* Your assignment *
Count the lines below that contain the string "Ballad", with uppercase and lowercase treated as different, and give only the number.

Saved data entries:

◆ ◆ ◆ ◆ ◆ ◆ ◆

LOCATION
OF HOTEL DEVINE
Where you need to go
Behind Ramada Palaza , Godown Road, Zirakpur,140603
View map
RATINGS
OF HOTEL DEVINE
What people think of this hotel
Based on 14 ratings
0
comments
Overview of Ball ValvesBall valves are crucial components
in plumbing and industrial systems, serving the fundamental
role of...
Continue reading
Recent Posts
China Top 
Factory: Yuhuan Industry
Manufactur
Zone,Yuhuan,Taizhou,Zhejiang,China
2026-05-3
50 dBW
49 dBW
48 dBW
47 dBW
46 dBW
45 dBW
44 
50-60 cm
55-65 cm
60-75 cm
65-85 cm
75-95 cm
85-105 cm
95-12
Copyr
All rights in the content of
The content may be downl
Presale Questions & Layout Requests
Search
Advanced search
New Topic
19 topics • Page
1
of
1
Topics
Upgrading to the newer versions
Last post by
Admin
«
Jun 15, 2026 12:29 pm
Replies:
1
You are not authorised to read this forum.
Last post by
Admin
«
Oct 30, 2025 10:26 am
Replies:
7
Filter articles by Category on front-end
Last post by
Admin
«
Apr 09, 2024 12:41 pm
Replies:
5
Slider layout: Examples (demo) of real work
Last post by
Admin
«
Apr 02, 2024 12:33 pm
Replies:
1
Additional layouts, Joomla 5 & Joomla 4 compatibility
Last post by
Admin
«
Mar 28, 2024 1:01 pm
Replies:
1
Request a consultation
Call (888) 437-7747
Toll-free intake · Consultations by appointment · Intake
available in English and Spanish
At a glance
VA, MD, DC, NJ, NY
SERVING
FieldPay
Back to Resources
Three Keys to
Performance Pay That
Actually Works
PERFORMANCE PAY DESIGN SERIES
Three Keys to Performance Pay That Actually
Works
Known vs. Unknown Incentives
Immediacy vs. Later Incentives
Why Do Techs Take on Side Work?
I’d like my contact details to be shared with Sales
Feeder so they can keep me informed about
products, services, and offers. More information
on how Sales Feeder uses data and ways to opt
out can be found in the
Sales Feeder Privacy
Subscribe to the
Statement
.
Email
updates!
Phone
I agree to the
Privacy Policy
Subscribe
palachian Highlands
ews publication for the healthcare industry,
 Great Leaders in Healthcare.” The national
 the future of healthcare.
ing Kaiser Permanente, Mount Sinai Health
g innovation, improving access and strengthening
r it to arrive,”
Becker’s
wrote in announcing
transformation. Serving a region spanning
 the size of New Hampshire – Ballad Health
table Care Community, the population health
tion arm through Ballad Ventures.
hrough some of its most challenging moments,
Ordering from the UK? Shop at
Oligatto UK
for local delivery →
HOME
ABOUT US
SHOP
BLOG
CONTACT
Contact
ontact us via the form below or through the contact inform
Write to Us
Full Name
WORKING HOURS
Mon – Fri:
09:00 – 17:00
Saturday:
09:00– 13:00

◆ ◆ ◆ ◆ ◆ ◆ ◆

* Task answer *
2